Top of RECORDS TO USE
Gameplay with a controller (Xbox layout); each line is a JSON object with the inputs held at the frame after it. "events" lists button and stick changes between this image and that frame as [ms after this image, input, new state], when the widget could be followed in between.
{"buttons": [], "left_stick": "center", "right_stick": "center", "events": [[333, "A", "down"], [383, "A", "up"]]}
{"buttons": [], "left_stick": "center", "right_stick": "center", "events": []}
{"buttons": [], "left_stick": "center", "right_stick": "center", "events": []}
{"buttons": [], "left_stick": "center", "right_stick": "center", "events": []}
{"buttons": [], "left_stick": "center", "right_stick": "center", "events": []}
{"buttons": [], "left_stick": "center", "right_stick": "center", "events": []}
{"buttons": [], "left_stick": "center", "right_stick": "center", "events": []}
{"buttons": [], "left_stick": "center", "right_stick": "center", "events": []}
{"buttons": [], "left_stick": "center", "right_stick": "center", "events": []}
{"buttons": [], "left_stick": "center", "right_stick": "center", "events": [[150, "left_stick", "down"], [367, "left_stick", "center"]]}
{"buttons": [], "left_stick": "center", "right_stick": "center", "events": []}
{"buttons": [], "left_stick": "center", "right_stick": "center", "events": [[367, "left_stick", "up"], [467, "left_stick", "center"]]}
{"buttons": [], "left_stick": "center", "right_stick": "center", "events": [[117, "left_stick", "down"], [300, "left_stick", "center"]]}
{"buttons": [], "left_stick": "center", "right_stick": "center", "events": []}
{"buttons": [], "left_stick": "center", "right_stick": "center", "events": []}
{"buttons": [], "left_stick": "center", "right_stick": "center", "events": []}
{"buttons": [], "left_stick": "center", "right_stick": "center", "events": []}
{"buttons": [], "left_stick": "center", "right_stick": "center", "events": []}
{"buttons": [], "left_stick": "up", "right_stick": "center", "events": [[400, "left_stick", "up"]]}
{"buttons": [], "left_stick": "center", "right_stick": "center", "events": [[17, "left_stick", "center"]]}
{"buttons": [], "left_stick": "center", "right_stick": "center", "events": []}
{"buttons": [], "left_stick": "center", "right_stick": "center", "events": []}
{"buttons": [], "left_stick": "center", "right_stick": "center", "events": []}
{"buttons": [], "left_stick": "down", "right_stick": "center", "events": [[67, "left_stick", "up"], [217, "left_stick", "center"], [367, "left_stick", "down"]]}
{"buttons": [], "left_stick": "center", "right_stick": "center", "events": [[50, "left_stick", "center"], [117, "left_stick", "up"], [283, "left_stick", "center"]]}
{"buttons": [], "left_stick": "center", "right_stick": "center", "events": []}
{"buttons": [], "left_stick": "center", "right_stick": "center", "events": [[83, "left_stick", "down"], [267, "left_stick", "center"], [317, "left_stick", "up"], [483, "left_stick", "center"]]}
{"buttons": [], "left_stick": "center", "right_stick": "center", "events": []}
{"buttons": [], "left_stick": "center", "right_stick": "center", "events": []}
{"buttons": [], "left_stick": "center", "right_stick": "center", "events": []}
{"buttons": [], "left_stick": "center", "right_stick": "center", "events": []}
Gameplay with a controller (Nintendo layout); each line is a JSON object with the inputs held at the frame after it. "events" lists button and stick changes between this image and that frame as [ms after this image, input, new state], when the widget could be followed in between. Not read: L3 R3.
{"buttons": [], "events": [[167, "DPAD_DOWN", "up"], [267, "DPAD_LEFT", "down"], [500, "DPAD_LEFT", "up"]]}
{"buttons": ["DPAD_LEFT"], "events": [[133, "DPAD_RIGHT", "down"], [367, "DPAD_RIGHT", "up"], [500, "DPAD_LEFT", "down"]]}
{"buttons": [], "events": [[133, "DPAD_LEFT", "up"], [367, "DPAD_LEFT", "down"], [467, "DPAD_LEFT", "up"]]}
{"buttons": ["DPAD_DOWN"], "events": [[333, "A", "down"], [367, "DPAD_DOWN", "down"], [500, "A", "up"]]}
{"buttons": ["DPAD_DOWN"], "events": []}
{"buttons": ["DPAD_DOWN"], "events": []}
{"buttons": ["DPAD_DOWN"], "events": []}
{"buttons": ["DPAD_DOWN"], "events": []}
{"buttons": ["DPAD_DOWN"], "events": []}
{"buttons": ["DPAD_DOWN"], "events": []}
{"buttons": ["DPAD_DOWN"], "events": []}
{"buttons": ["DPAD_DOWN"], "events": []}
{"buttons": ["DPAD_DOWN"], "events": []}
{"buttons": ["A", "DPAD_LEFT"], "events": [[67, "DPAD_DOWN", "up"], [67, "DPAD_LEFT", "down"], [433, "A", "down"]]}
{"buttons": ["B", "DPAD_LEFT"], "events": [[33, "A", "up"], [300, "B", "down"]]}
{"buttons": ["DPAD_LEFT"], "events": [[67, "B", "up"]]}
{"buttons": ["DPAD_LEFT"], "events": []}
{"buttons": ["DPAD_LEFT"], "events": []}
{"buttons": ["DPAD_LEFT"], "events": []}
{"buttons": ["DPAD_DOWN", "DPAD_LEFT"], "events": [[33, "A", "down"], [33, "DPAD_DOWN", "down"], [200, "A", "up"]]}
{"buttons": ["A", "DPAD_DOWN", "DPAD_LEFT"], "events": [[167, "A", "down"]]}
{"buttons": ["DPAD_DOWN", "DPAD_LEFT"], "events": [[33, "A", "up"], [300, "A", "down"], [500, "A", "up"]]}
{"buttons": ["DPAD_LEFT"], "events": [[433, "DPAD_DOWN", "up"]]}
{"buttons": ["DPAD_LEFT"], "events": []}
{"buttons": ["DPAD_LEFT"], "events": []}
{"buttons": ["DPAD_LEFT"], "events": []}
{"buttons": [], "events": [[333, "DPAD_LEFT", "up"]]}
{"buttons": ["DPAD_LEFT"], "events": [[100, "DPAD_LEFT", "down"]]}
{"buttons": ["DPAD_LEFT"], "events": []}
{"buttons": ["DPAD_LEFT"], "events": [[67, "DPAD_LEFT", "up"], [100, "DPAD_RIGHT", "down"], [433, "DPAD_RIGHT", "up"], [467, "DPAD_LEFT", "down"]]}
Bottom of RECORDS TO USE
→ **ACTIVITY**: Give every entry once more, exactly as it reads.

→ **REPLY**:
Gameplay with a controller (Xbox layout); each line is a JSON object with the inputs held at the frame after it. "events" lists button and stick changes between this image and that frame as [ms after this image, input, new state], when the widget could be followed in between.
{"buttons": [], "left_stick": "center", "right_stick": "center", "events": [[333, "A", "down"], [383, "A", "up"]]}
{"buttons": [], "left_stick": "center", "right_stick": "center", "events": []}
{"buttons": [], "left_stick": "center", "right_stick": "center", "events": []}
{"buttons": [], "left_stick": "center", "right_stick": "center", "events": []}
{"buttons": [], "left_stick": "center", "right_stick": "center", "events": []}
{"buttons": [], "left_stick": "center", "right_stick": "center", "events": []}
{"buttons": [], "left_stick": "center", "right_stick": "center", "events": []}
{"buttons": [], "left_stick": "center", "right_stick": "center", "events": []}
{"buttons": [], "left_stick": "center", "right_stick": "center", "events": []}
{"buttons": [], "left_stick": "center", "right_stick": "center", "events": [[150, "left_stick", "down"], [367, "left_stick", "center"]]}
{"buttons": [], "left_stick": "center", "right_stick": "center", "events": []}
{"buttons": [], "left_stick": "center", "right_stick": "center", "events": [[367, "left_stick", "up"], [467, "left_stick", "center"]]}
{"buttons": [], "left_stick": "center", "right_stick": "center", "events": [[117, "left_stick", "down"], [300, "left_stick", "center"]]}
{"buttons": [], "left_stick": "center", "right_stick": "center", "events": []}
{"buttons": [], "left_stick": "center", "right_stick": "center", "events": []}
{"buttons": [], "left_stick": "center", "right_stick": "center", "events": []}
{"buttons": [], "left_stick": "center", "right_stick": "center", "events": []}
{"buttons": [], "left_stick": "center", "right_stick": "center", "events": []}
{"buttons": [], "left_stick": "up", "right_stick": "center", "events": [[400, "left_stick", "up"]]}
{"buttons": [], "left_stick": "center", "right_stick": "center", "events": [[17, "left_stick", "center"]]}
{"buttons": [], "left_stick": "center", "right_stick": "center", "events": []}
{"buttons": [], "left_stick": "center", "right_stick": "center", "events": []}
{"buttons": [], "left_stick": "center", "right_stick": "center", "events": []}
{"buttons": [], "left_stick": "down", "right_stick": "center", "events": [[67, "left_stick", "up"], [217, "left_stick", "center"], [367, "left_stick", "down"]]}
{"buttons": [], "left_stick": "center", "right_stick": "center", "events": [[50, "left_stick", "center"], [117, "left_stick", "up"], [283, "left_stick", "center"]]}
{"buttons": [], "left_stick": "center", "right_stick": "center", "events": []}
{"buttons": [], "left_stick": "center", "right_stick": "center", "events": [[83, "left_stick", "down"], [267, "left_stick", "center"], [317, "left_stick", "up"], [483, "left_stick", "center"]]}
{"buttons": [], "left_stick": "center", "right_stick": "center", "events": []}
{"buttons": [], "left_stick": "center", "right_stick": "center", "events": []}
{"buttons": [], "left_stick": "center", "right_stick": "center", "events": []}
{"buttons": [], "left_stick": "center", "right_stick": "center", "events": []}
Gameplay with a controller (Nintendo layout); each line is a JSON object with the inputs held at the frame after it. "events" lists button and stick changes between this image and that frame as [ms after this image, input, new state], when the widget could be followed in between. Not read: L3 R3.
{"buttons": [], "events": [[167, "DPAD_DOWN", "up"], [267, "DPAD_LEFT", "down"], [500, "DPAD_LEFT", "up"]]}
{"buttons": ["DPAD_LEFT"], "events": [[133, "DPAD_RIGHT", "down"], [367, "DPAD_RIGHT", "up"], [500, "DPAD_LEFT", "down"]]}
{"buttons": [], "events": [[133, "DPAD_LEFT", "up"], [367, "DPAD_LEFT", "down"], [467, "DPAD_LEFT", "up"]]}
{"buttons": ["DPAD_DOWN"], "events": [[333, "A", "down"], [367, "DPAD_DOWN", "down"], [500, "A", "up"]]}
{"buttons": ["DPAD_DOWN"], "events": []}
{"buttons": ["DPAD_DOWN"], "events": []}
{"buttons": ["DPAD_DOWN"], "events": []}
{"buttons": ["DPAD_DOWN"], "events": []}
{"buttons": ["DPAD_DOWN"], "events": []}
{"buttons": ["DPAD_DOWN"], "events": []}
{"buttons": ["DPAD_DOWN"], "events": []}
{"buttons": ["DPAD_DOWN"], "events": []}
{"buttons": ["DPAD_DOWN"], "events": []}
{"buttons": ["A", "DPAD_LEFT"], "events": [[67, "DPAD_DOWN", "up"], [67, "DPAD_LEFT", "down"], [433, "A", "down"]]}
{"buttons": ["B", "DPAD_LEFT"], "events": [[33, "A", "up"], [300, "B", "down"]]}
{"buttons": ["DPAD_LEFT"], "events": [[67, "B", "up"]]}
{"buttons": ["DPAD_LEFT"], "events": []}
{"buttons": ["DPAD_LEFT"], "events": []}
{"buttons": ["DPAD_LEFT"], "events": []}
{"buttons": ["DPAD_DOWN", "DPAD_LEFT"], "events": [[33, "A", "down"], [33, "DPAD_DOWN", "down"], [200, "A", "up"]]}
{"buttons": ["A", "DPAD_DOWN", "DPAD_LEFT"], "events": [[167, "A", "down"]]}
{"buttons": ["DPAD_DOWN", "DPAD_LEFT"], "events": [[33, "A", "up"], [300, "A", "down"], [500, "A", "up"]]}
{"buttons": ["DPAD_LEFT"], "events": [[433, "DPAD_DOWN", "up"]]}
{"buttons": ["DPAD_LEFT"], "events": []}
{"buttons": ["DPAD_LEFT"], "events": []}
{"buttons": ["DPAD_LEFT"], "events": []}
{"buttons": [], "events": [[333, "DPAD_LEFT", "up"]]}
{"buttons": ["DPAD_LEFT"], "events": [[100, "DPAD_LEFT", "down"]]}
{"buttons": ["DPAD_LEFT"], "events": []}
{"buttons": ["DPAD_LEFT"], "events": [[67, "DPAD_LEFT", "up"], [100, "DPAD_RIGHT", "down"], [433, "DPAD_RIGHT", "up"], [467, "DPAD_LEFT", "down"]]}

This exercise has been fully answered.